Put hand in pocket, hold change and keys, raise leg.
Rocks fall distantly in a cave, possibly into a Deep, Dark pool.
Get to a flat area to reduce the distance of gravity-induced travel should the worst happen. WHAT'S THE WORST? I dunno knee-cap going for a meander, joints misaligning like a five year old's Meccano, detached h... SHUT UP!
Take off trousers to avoid any pocket-induced noise, raise leg.
Concorde reaches Mach1 about 15 miles away.
Unsettled, my balance shifts.
Death plays boney dice with the Devil for the souls of the damne...
Wait a minute. The heel of my shoe has worn through, it is hollow, inside there is a pebble, that rattles in a synovially-challenged way as I walk.
I laugh, and, as I sink to the bed in relief my neck creaks!

Friday, March 08, 2019

Courting trouble

Today is International Women's Day (IWD, only a v away from a contraceptive device, what irony? I was going to go on about patriarchal imposition and phallocentric  irresponsibility, but I thought better of it).
What better way to celebrate IWD than by making a lemon meringue pie?
"Wha...?" I hear you expostulate, let me explain:-

Lemon meringue pie (LMP) was one of my favourites when I was little, well, smaller, the best LMP was made by my mother's Auntie May (whose recipe I appear to have lost), and it would be this recipe that Mum would use. She detested making LMP as it takes time, patience ... and luck, and would then inevitably be declared as "Not as good as Auntie May's", so why did she bother?
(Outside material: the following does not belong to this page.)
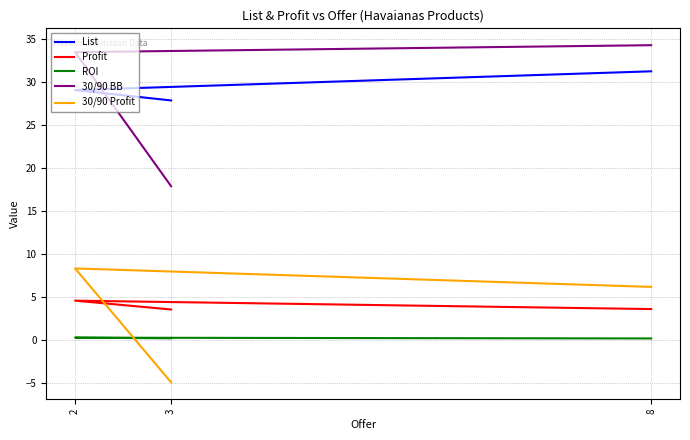

Is the value of ROI at 8 greater than the value of Profit at 8?

No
Because she loved me, and would selflessly grate, squeeze, shell, whip and stir to deliver the goods (and cos it was a lot nicer than Steve's favourite Queen of Puddings".
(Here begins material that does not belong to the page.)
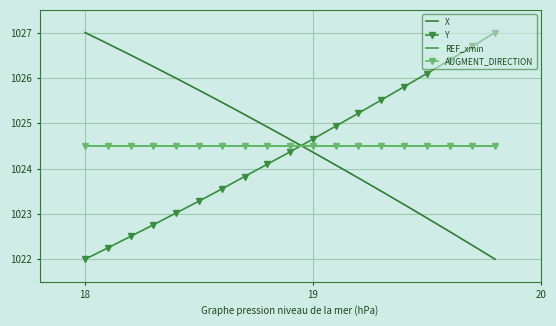

What is the greatest value displayed?

1027.0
So then, I celebrate IWD with LMP to remind me of the selflessness of my mother,  a woman, and to get rid of the inordinate amount of lemons I got on the market the other day.
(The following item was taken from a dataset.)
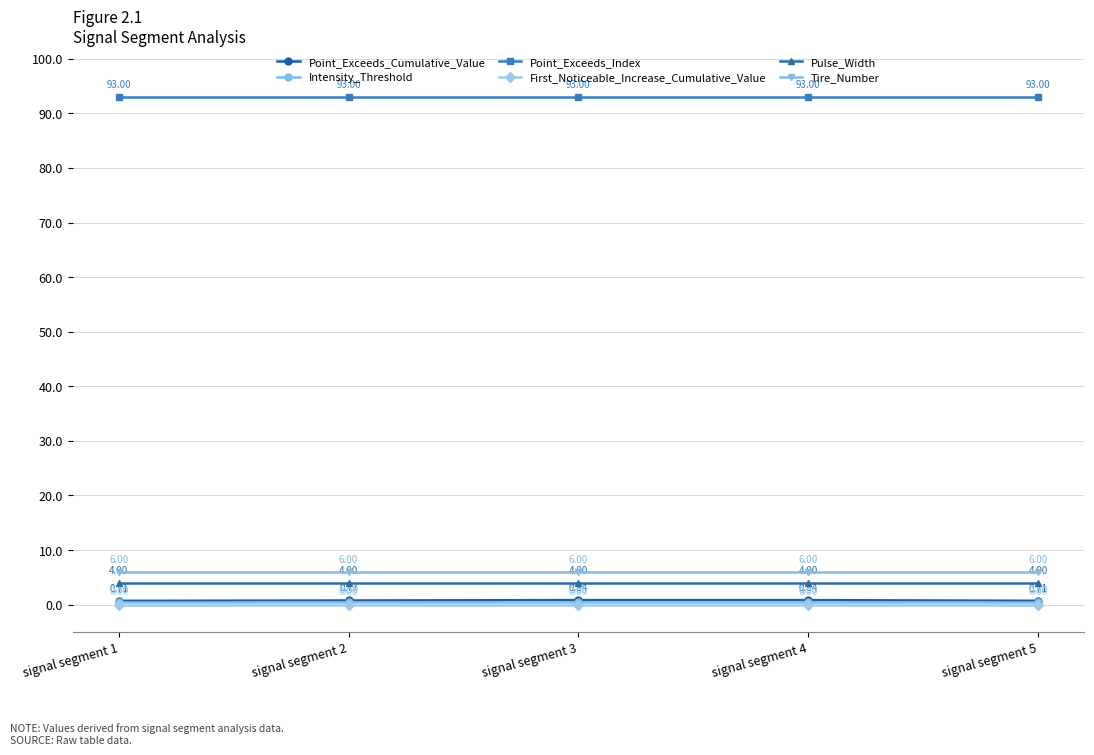

What is the difference between the highest and lowest values at signal segment 1?

93.0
Wednesday, February 27, 2019

Domestic blis(ters)

A grey-haired man is standing in the garden next to a green bin, a pair of secateurs is grasped in his tanned, muscular hand, and with them he is calmly shredding the shrubbery that he has so far removed into 4" (10cm) lengths, so as not to fill the green bin too quickly. Occasionally a look of concern will eclipse his ruggedly masculine features as he contemplates whether it is the shrubbery that is actually holding the fence up.
The unnatural February sun is warm on his hands as they ply the secateurs, the rueful smile that plays across his lips as he encounters a particularly reluctant twig is prompted by the knowledge that the arthritis in his hands is going to play merry hell, unnatural sun or no. Smaller twigs he leaves on the ground as a boon to nesting birds (expect new posting soon, called "Bloody Birds").
Soon it will be time to go in and press his tofu, but for the moment he passes an hour in sylvan slicing, while trying to incorporate "O tempura, o mores" into something about Japanese health professionals. Later he will discover that "o mores" has nothing to do with death and will therefore give up the idea.

Monday, May 08, 2017

God's in his heaven ...

Yesterday, I decided to go on a hunt for yet more bluebells; bluebells, those merry harbingers of Spring, though actually the native bluebell is a bit more dispirited than its Iberian cousin, that's one of the ways you tell them apart - Spanish, perky - English, droopy (there's some sort of metaphor here).
Anyway, it was lunchtime, or in retirement parlance, just after breakfast, so the forest was deserted apart from me and about twenty deer, as I pedalled along in the sunshine the coconutty smell of gorse wafted over me, causing great angst. Why? Let me pontificate.
Surely in colonial or maritime circles the coconut was discovered by said settlers or shipmen familiar with the smell of gorse, so why isn't it the  gorsey smell of the coconut?
Over the past three days the oak had produced new leaf, so that the bare trees of Thursday were now covered in brilliant lime green (Goddamit, there's another one, surely it should be new oak green) foliage. Thus buoyed by the sun, the trees, the turning wheel of the seasons, and the azure undergrowth, I continued on my way, only stopping to berate some children intent on making a foray off-piste, irrevocably damaging my droopy blue friends. Yes, I was happy!